→ SUPPLIED ENTRIES:
= Beginning of Section =

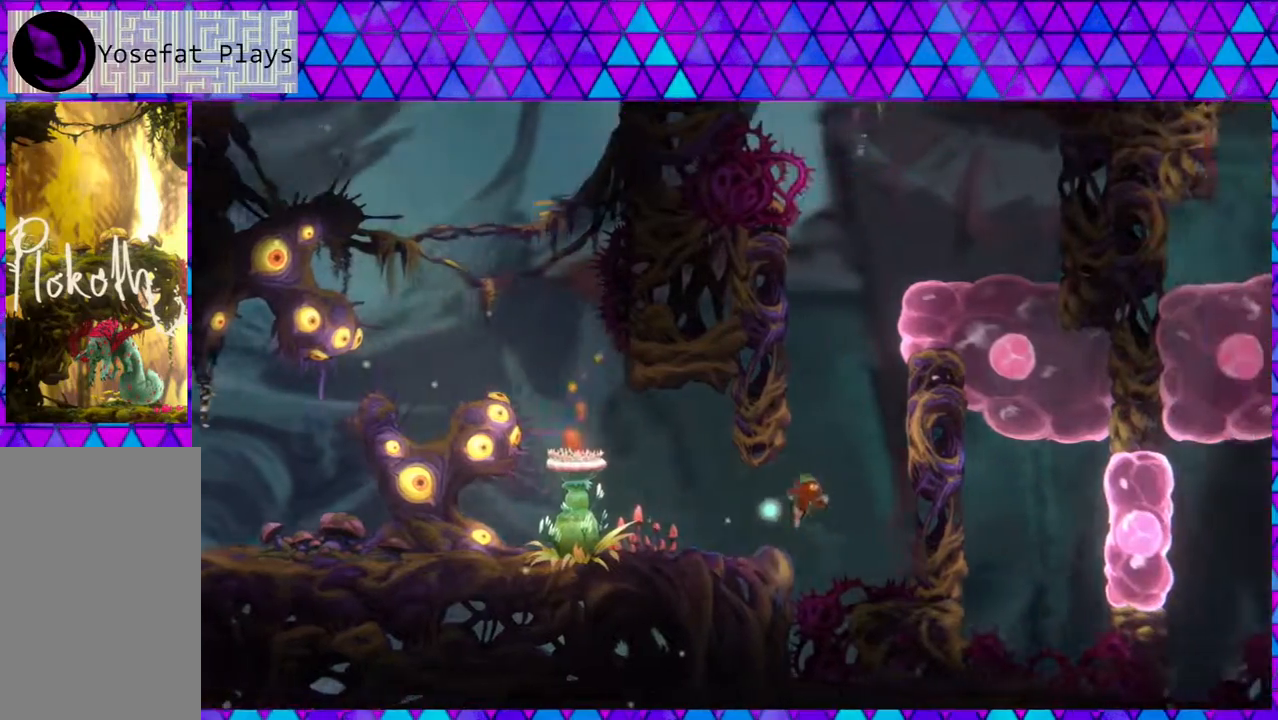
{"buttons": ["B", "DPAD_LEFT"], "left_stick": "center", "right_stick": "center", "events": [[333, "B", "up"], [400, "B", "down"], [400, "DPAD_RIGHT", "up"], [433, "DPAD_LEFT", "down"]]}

= End of Section =
= Beginning of Section =

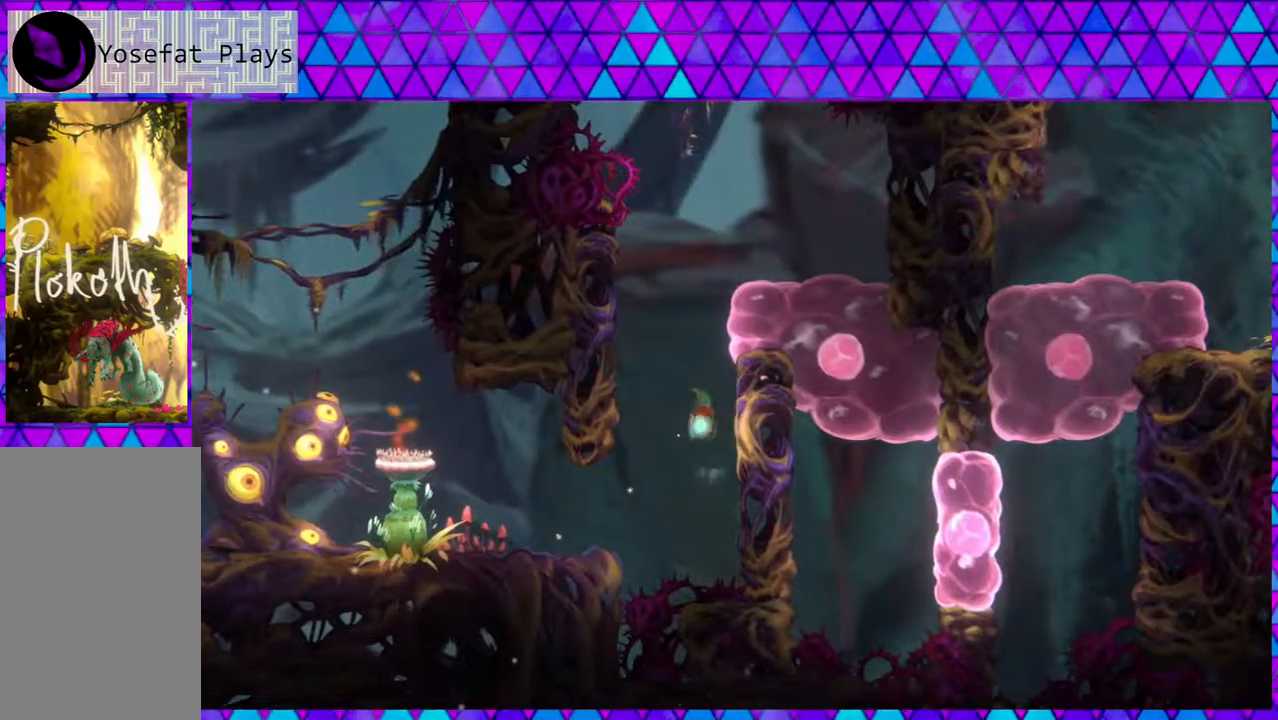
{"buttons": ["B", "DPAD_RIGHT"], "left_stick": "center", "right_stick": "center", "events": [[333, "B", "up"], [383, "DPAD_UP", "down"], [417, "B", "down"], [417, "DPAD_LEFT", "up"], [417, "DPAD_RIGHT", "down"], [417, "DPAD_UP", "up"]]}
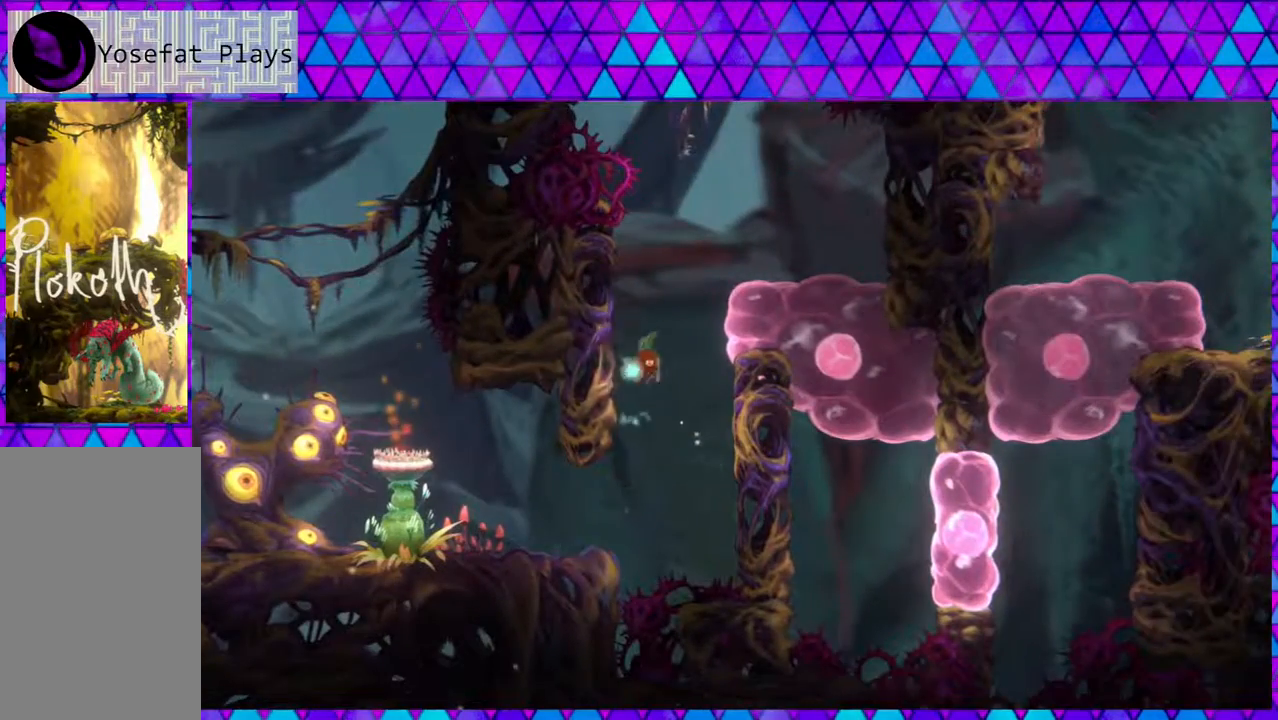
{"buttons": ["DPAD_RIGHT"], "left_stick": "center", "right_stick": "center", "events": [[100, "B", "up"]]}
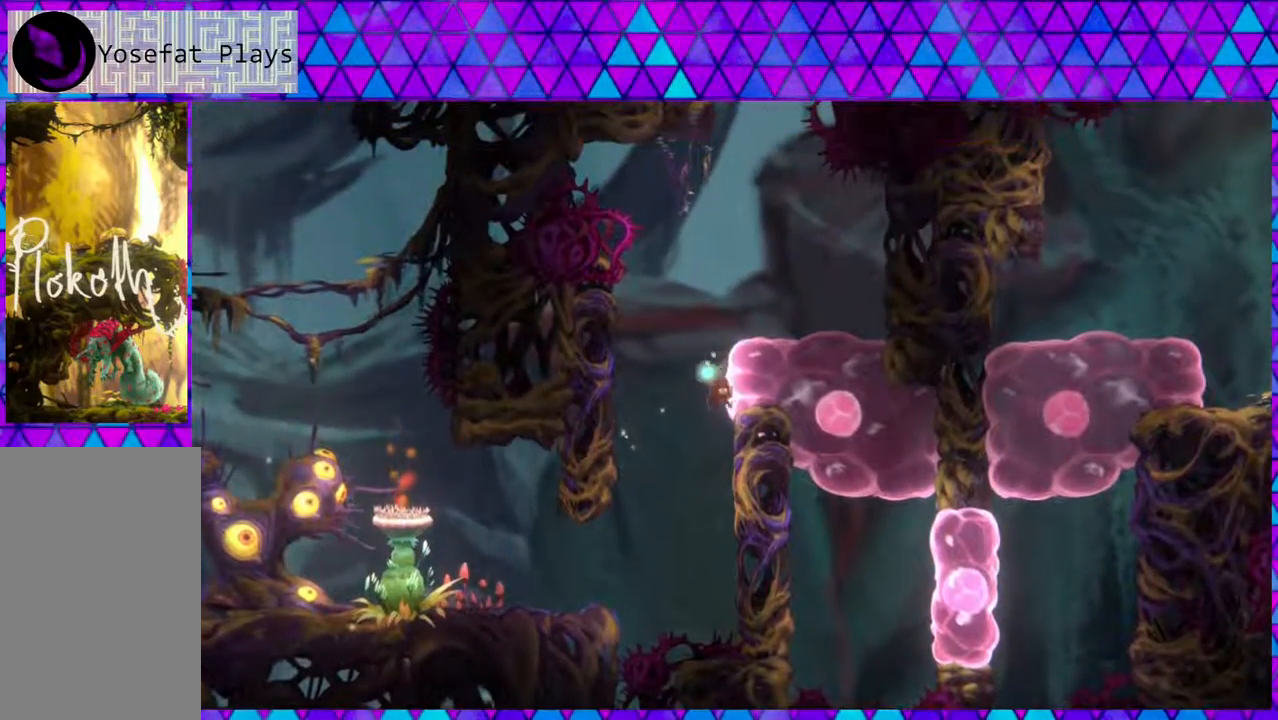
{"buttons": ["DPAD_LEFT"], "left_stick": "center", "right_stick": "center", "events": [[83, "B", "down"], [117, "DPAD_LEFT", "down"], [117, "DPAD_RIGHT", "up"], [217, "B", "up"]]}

= End of Section =

→ PROBLEM TO SOLVE:
Filter the data above by the word "down" and copy every line that matches.

→ SOLUTION TO THIS PROBLEM:
{"buttons": ["B", "DPAD_LEFT"], "left_stick": "center", "right_stick": "center", "events": [[333, "B", "up"], [400, "B", "down"], [400, "DPAD_RIGHT", "up"], [433, "DPAD_LEFT", "down"]]}
{"buttons": ["B", "DPAD_RIGHT"], "left_stick": "center", "right_stick": "center", "events": [[333, "B", "up"], [383, "DPAD_UP", "down"], [417, "B", "down"], [417, "DPAD_LEFT", "up"], [417, "DPAD_RIGHT", "down"], [417, "DPAD_UP", "up"]]}
{"buttons": ["DPAD_LEFT"], "left_stick": "center", "right_stick": "center", "events": [[83, "B", "down"], [117, "DPAD_LEFT", "down"], [117, "DPAD_RIGHT", "up"], [217, "B", "up"]]}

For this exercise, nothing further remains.